Il vous reviendra cinq eu six cents pistoles de la succession de notre oncle de Sévigné[1], que je voudrais que vous eussiez tout prêts pour cet hiver. Je ne comprends que trop les embarras que vous pouvez trouver par les dépenses que vous êtes obligés de faire ; et je ne pousse rien sur le voyage de Paris, persuadée que vous m’aimez assez, et que vous souhaitez assez de me voir, pour y faire au monde tout ce que vous pourrez. Vous connaissez d’ailleurs tous mes sentiments sur votre sujet, et combien la vie me paraît triste sans voir une personne que j’aime si tendrement. Ce sera une chose fâcheuse si M. de Grignan est obligé de passer l’été à Aix, et une grande dépense, de la manière dont on m’a parlé, ne fût-ce qu’à cause du jeu, qui fait un article de la vôtre assez considérable. J’admire la fortune ; c’est le jeu qui soutient M. de la Trousse. Vous avez donc cru être obligée de vous faire saigner ; la petite main tremblante de votre chirurgien me fait trembler. M. le Prince disait une fois à un nouveau chirurgien : « Ne tremblez-vous point de me saigner ? Pardi, monseigneur, c’est à vous « de trembler ; » il disait vrai. Vous voilà donc bien revenue du café : mademoiselle de Méri l’a aussi chassé de chez elle assez honteusement : après de telles disgrâces, peut-on compter sur la fortune ? Je suis persuadée que ce qui échauffe est plus sujet à ces sortes de revers que ce qui rafraîchit : il en faut toujours revenir là ; et afin que vous le sachiez, toutes mes sérosités viennent si droit de la chaleur de mes entrailles, qu’après que Vichy les aura consumées, on va me rafraîchir, plus que jamais, par des eaux, par des fruits, et par tous mes lavages que vous connaissez. Prenez ce régime plutôt que de vous brûler, et conservez votre santé d’une manière que ce ne soit point par là que vous puissiez être empêchée de venir me voir. Je vous demande cette conduite pour î’amour de votre vie, et pour que rien ne traverse la satisfaction de la mienne.

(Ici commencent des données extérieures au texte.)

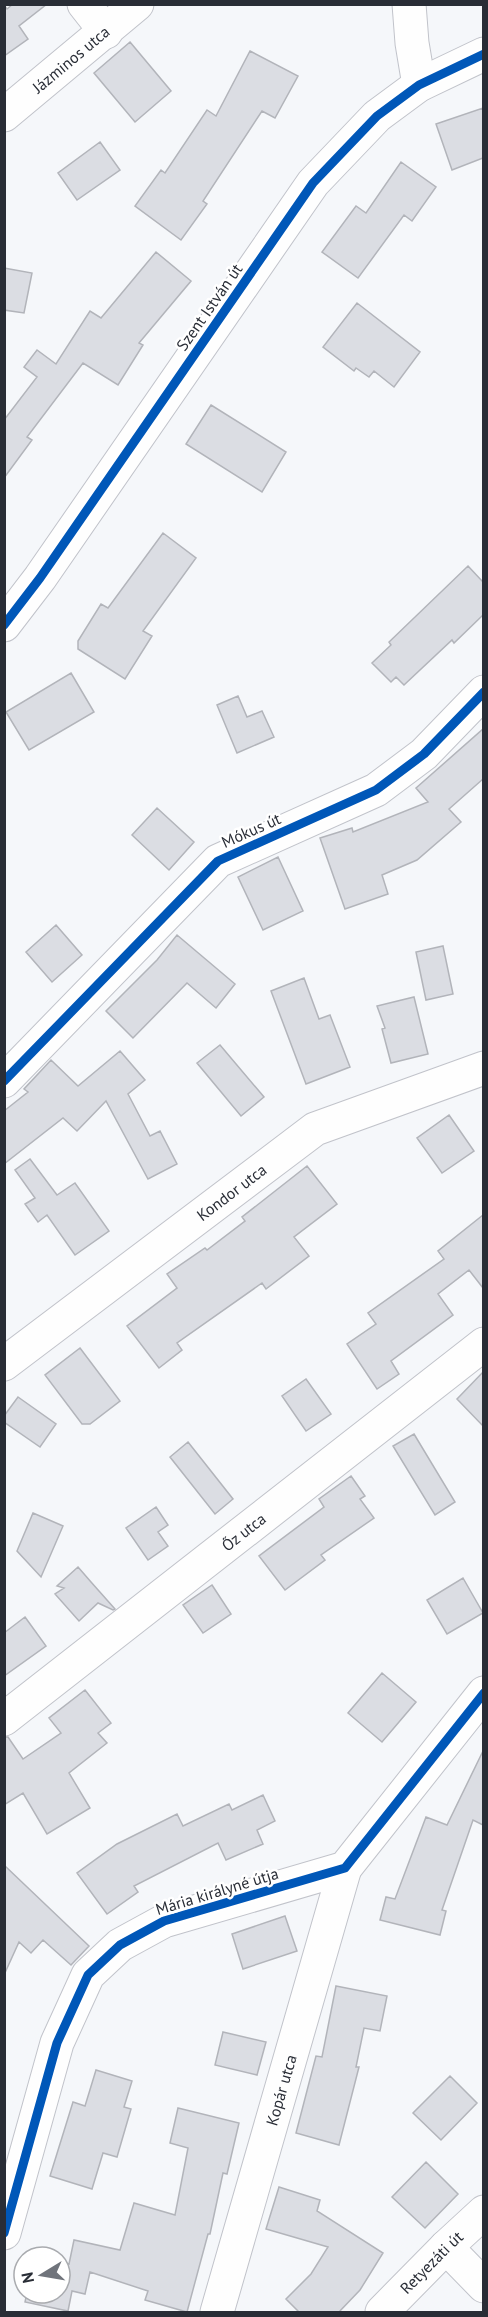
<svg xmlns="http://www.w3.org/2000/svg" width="488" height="2317" font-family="'PT Sans',sans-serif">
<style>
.building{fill:#dbdde3;stroke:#b2b4ba;stroke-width:1.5}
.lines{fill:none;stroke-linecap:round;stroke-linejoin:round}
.minor-casing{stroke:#c1c3ca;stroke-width:35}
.minor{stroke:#fefefe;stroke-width:33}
.cycleway-casing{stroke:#fff;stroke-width:13}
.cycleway{stroke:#0057b8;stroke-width:9}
.labels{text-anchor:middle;stroke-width:5;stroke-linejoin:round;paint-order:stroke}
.street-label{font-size:16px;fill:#292d36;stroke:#fff}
</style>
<rect width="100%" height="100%" fill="#f5f7fa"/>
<path class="building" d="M13 4H47L19 26 28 39 4 56V5L7 9Z
M130 42 171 91 135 122 94 73Z
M250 51 298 76 275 118 262 111 203 201 207 204 181 240 135 206 161 170 165 173 207 110 216 116Z
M483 108V158L452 170 436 124Z
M100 142 120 170 77 200 58 173Z
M401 162 436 187 412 221 404 215 358 278 322 252 356 206 366 213Z
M156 252 191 281 139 343 143 345 118 385 83 363 27 437 32 440 4 478V420L37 377 24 367 37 350 56 364 90 311 101 318Z
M4 268 32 273 24 313 4 310Z
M357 303 420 352 394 387 374 371 369 377 356 368 354 371 323 347Z
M211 405 286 452 262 492 186 444Z
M163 533 196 558 143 631 152 636 125 679 78 649V641L101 604 108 608Z
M468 566 483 582V615L454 643 452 640 404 685 396 677 391 682 372 663 391 645 389 642Z
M71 673 94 712 29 750 6 712Z
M238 696 247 717 262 711 274 737 237 753 217 705Z
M483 729V779L449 809 461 822 417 860 382 875 388 894 345 909 320 838 352 828 353 832 428 802 416 788Z
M157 808 194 842 169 870 132 835Z
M278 857 303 911 263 930 238 877Z
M56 925 82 955 52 982 26 952Z
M177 935 235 984 216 1008 187 983 133 1038 106 1011 157 960Z
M443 946 453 994 426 1000 416 952Z
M304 978 319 1019 330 1015 350 1067 306 1084 271 991Z
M414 997 428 1054 391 1063 382 1029 385 1028 377 1006Z
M220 1045 264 1097 241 1116 197 1063Z
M120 1051 145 1080 128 1094 150 1136 160 1131 177 1164 148 1179 106 1101 77 1131 63 1118 4 1164V1111L28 1092 24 1089 51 1060 78 1086Z
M449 1115 474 1151 442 1173 417 1138Z
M30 1159 57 1195 75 1183 109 1231 75 1255 47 1215 38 1222 25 1204 35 1198 15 1170Z
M307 1166 337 1204 294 1237 309 1256 266 1289 262 1283 177 1343 182 1350 159 1368 127 1326 177 1288 167 1274 205 1248 207 1250 245 1221 242 1217Z
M483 1215V1288L469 1270 438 1294 453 1315 391 1361 399 1374 377 1389 347 1344 376 1324 368 1313 444 1259 438 1251Z
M80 1348 120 1401 90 1424H82L45 1375Z
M483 1372V1426L457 1399Z
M306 1379 331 1414 306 1431 282 1396Z
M18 1397 56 1424 40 1447 4 1422V1416Z
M414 1434 455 1502 435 1515 393 1446Z
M188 1442 233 1499 215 1514 170 1457Z
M351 1476 365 1496 360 1499 374 1518 321 1555 325 1560 285 1590 259 1556 324 1507 319 1499Z
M156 1507 168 1525 158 1532 168 1546 148 1560 126 1528Z
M33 1513 63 1526 41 1577 17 1551Z
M78 1567 91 1582 115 1609 113 1610 98 1603 79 1621 55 1594 64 1588 57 1586Z
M463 1578 483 1613 447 1634 427 1600Z
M212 1585 231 1614 203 1633 183 1605Z
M25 1617 46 1646 4 1676V1633Z
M382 1673 416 1702 382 1742 348 1713Z
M85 1690 111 1723 98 1733 107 1743 69 1773 90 1808 47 1834 23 1793 4 1805V1737H8L23 1759 61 1733 49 1718Z
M483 1751V1825L473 1820 442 1910 446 1911 440 1935 380 1920 386 1897 395 1899 426 1817 447 1825Z
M263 1795 275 1821 257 1830 263 1844 226 1860 218 1843 134 1886 138 1892 107 1914 77 1873 117 1844 177 1814 183 1826 229 1804 232 1810Z
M4 1865 89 1946 71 1965 43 1940 31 1953 19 1942 4 1975Z
M285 1916 297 1951 243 1969 232 1934Z
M336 1986 387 1996 380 2031 364 2028 356 2067H359L339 2145 296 2133 316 2056 322 2057Z
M223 2032 266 2042 257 2075 215 2065Z
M96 2070 132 2081 124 2107 131 2109 117 2157 103 2153 92 2189 50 2176 73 2102 85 2106Z
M450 2076 477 2103 441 2140 413 2113Z
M178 2108 239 2123 227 2174 223 2173 210 2234H208L187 2312 145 2300 148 2291 90 2272 85 2294 72 2291 68 2311 25 2302 27 2293H60V2262L69 2264 74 2240 120 2250 134 2203 175 2215 188 2148 170 2143Z
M426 2162 458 2194 425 2228 392 2197Z
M279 2187 320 2200 317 2211 383 2253 360 2290 338 2313H300L286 2299 311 2274 328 2247 266 2229Z"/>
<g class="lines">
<defs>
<g id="minor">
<path d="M84 4 106 32"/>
<path d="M409 4 412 43 419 85"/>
<path id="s1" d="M4 115 137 4"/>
<path d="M4 625 40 578 313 183 377 116 419 85 484 54"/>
<path d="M4 1081 218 861 376 790 424 754 484 692"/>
<path id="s2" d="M4 1364 315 1129 484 1068"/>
<path id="s3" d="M4 1719 484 1344"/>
<path d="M4 2233 57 2043 88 1975 120 1945 164 1921 345 1868 484 1693"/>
<path d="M446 2247 484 2286"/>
<path id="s4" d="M217 2312 345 1868"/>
<path id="s5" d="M382 2312 446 2247 484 2212"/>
</g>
</defs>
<use href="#minor" class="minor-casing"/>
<use href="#minor" class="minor"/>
<defs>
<path id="cycleway" d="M4 625 40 578 313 183 377 116 419 85 484 54
M4 1081 218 861 376 790 424 754 484 692
M4 2233 57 2043 88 1975 120 1945 164 1921 345 1868 484 1693"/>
</defs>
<use href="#cycleway" class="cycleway-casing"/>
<use href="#cycleway" class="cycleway"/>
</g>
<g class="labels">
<g class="street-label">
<text dy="6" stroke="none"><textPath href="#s1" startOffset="87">Jázminos utca</textPath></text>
<text transform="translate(209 307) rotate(-55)" y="6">Szent István út</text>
<text transform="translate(251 830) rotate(-24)" y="6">Mókus út</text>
<text dy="6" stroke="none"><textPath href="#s2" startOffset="285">Kondor utca</textPath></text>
<text dy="6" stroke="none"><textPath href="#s3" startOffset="304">Őz utca</textPath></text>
<text transform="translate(217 1891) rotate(-17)" y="6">Mária királyné útja</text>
<text dy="6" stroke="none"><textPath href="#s4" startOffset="231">Kopár utca</textPath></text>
<text dy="6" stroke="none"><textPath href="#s5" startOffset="70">Retyezáti út</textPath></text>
</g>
</g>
<rect width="488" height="2317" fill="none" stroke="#292d36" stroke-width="12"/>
<g transform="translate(42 2275) rotate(259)"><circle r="28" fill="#ffffff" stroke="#a9abaf" stroke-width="1.5"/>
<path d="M0-4.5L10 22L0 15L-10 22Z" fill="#70747b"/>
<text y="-9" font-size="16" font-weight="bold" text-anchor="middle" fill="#292d36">N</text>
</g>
</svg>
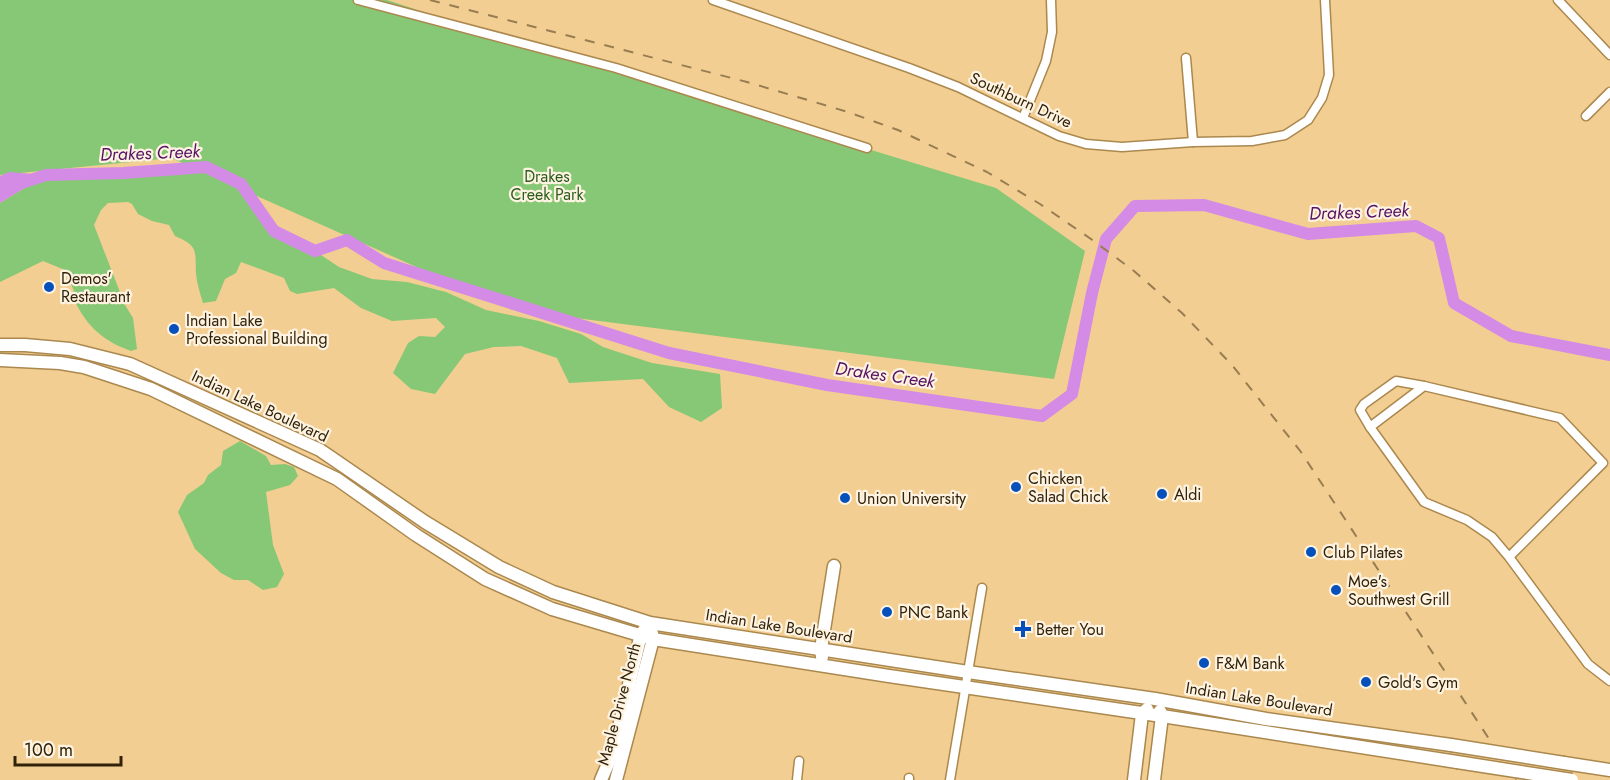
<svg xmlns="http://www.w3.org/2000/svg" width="1610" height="780" font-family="Jost,sans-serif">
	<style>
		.green { fill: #86c875 }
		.water { fill: #d48be6 }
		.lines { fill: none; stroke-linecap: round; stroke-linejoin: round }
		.river { stroke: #d48be6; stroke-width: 12 }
		.street-casing { stroke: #ab884e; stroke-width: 11 }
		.secondary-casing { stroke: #ab884e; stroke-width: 15 }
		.street { stroke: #fff; stroke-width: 8 }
		.secondary { stroke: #fff; stroke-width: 12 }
		.rail { stroke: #977d51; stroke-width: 2; stroke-dasharray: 10 10; stroke-linecap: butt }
		.secondary-bridge-casing { stroke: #ab884e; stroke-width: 15; stroke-linecap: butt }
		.secondary-bridge { stroke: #fff; stroke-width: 12 }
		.poi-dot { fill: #0550ba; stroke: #fef3e1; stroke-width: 2 }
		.labels { text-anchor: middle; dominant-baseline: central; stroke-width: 4.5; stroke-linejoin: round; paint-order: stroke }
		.street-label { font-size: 16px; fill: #31230a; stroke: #fef3e1 }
		.park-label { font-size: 16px; fill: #2b5c1e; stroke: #fef3e1 }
		.poi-label { font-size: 16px; fill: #31230a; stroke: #fef3e1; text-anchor: start }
		.water-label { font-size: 18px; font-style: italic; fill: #561365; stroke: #fef3e1 }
	</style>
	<rect width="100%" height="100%" fill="#f3ce92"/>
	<g class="green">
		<path d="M0,0H387L481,31L996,188L1085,251L1054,379L513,310L248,192L274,231L315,251L339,267L372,279L407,282L446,292L486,310L539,321L581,334L603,347L652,363L720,374L722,408L701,422L669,407L643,379L569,383L557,358L521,346L494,347L465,354L435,394L411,389L393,373L408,343L419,336L435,337L445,327L436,318L392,321L361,308L334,288L297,294L290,291L284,278L241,262L236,273L225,279L216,301L203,303C200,293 197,284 196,274C195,251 199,246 175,236L169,225L152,221L138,214L132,204L128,202L108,203L101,210L94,225L125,305L133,318L137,349L131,351C100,340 84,323 71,293L74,291L65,270L43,261L0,282V203L46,175L123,173L192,167L171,158L0,175Z"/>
		<polygon points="240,441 266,456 271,465 285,464 294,467 298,476 290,485 266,492 273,545 284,574 277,587 263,590 248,580 234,580 221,573 195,549 178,512 187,495 204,483 208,475 221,465 223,451"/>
	</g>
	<polygon class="water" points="9,172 46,175 0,203 0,176"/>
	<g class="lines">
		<polyline class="river" points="0,190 46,175 123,173 206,167 241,184 274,231 315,251 347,240 384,263 669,353 827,385 1042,416 1072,394 1092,293 1106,239 1135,206 1204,205 1308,234 1416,226 1439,238 1454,303 1511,336 1610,355"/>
		<g class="street-casing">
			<g id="street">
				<polyline points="358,0 616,68 867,148"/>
				<polyline points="713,0 909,68 958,87 1059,136 1086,144 1122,147 1193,142 1252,141 1285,135 1308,120 1322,98 1329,75 1325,0"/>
				<polyline points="1558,0 1610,55"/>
				<polyline points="1186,58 1193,142"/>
				<polyline points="1586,116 1610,92"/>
				<polyline points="1023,118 1046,61 1052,32 1051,0"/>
				<polyline points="1370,427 1360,410 1364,404 1396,381 1424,386"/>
				<polyline points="1509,557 1603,463 1560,418 1424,386 1370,427 1424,502 1467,520 1492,537 1509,557 1588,664 1610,681"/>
				<polyline points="797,780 799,761"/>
				<polyline points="909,780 909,778"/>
				<polyline points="950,780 982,588"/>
			</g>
		</g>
		<g class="secondary-casing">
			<g id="secondary">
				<polyline points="0,345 25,345 70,349 130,364 320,450 425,522 499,567 553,592 650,623 968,672 1155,699 1266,719 1451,745"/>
				<polyline points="0,360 60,363 84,367 151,389 337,479 416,535 485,579 552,609 653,639 889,676 1162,716 1457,762"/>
				<polyline points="822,657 821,649 834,566"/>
				<polyline points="1564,763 1610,770"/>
				<polyline points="601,780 613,752 641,634 645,629"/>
				<polyline points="616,780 653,639 652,633"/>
				<polyline points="1134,780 1142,714 1147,709"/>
				<polyline points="1154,780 1162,716 1160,711"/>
			</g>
		</g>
		<use href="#street" class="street"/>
		<use href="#secondary" class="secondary"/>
		<polyline class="rail" points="430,0 747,82 848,112 898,130 987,172 1040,204 1091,239 1134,271 1182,313 1232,365 1301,452 1516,780"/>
		<g class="secondary-bridge-casing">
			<g id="secondary-bridge">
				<polyline points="1451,745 1564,763"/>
				<polyline points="1457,762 1572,780"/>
			</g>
		</g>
		<use href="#secondary-bridge" class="secondary-bridge"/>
	</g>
	<g class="poi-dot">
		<circle cx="49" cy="287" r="6"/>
		<circle cx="174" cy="329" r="6"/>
		<circle cx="1016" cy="487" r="6"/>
		<circle cx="1162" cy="494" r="6"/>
		<circle cx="845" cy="498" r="6"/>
		<circle cx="1311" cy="552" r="6"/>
		<circle cx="1336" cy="590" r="6"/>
		<circle cx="887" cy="612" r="6"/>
		<path d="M1020 620h6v6h6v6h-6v6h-6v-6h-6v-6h6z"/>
		<circle cx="1204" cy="663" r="6"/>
		<circle cx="1366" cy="682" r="6"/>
	</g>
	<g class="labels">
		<g class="street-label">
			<text transform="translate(1021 100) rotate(25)">Southburn Drive</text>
			<text transform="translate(260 406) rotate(25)">Indian Lake Boulevard</text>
			<text transform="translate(779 626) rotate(9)">Indian Lake Boulevard</text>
			<text transform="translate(1259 699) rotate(9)">Indian Lake Boulevard</text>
			<text transform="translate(619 704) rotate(-75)">Maple Drive North</text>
		</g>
		<g class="park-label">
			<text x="547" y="176">Drakes<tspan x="547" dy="18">Creek Park</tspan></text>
		</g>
		<g class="poi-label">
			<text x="61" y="278">Demos'<tspan x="61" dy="18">Restaurant</tspan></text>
			<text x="186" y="320">Indian Lake<tspan x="186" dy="18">Professional Building</tspan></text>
			<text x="1028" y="478">Chicken<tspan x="1028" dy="18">Salad Chick</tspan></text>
			<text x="1174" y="494">Aldi</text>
			<text x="857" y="498">Union University</text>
			<text x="1323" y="552">Club Pilates</text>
			<text x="1348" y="581">Moe's<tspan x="1348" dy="18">Southwest Grill</tspan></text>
			<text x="899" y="612">PNC Bank</text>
			<text x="1036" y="629">Better You</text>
			<text x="1216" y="663">F&amp;M Bank</text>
			<text x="1378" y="682">Gold's Gym</text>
		</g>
		<g class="water-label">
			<text transform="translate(150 153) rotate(-2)">Drakes Creek</text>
			<text transform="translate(1359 212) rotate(-2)">Drakes Creek</text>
			<text transform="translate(885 375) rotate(8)">Drakes Creek</text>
		</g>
	</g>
	<path d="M15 756v9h106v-9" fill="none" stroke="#31230a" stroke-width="3"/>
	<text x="24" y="756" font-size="18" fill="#31230a" stroke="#fef3e1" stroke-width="4.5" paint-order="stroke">100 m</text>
</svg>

Je vais me coucher, ma fille, voilà ma petite compagnie qui vient de partir. Mesdames de Pomponne, de Vins, de Villars et de Saint-Géran ont été ici ; j’ai tout embrassé pour vous. Madame de Villars a fort ri de ce que vous lui mandez : j’ai un mot à lui dire ; cela ne se peut payer. Je pars demain à cinq heures ; je vous écrirai de tous les lieux où je passerai. Je vous embrasse de tout mon cœur : je suis fâchée que l’on ait profané cette façon de parler ; sans cela, elle serait digne d’expliquer de quelle façon je vous aime.


  1. Voyez ci-dessus la lettre du 22 mars 1676.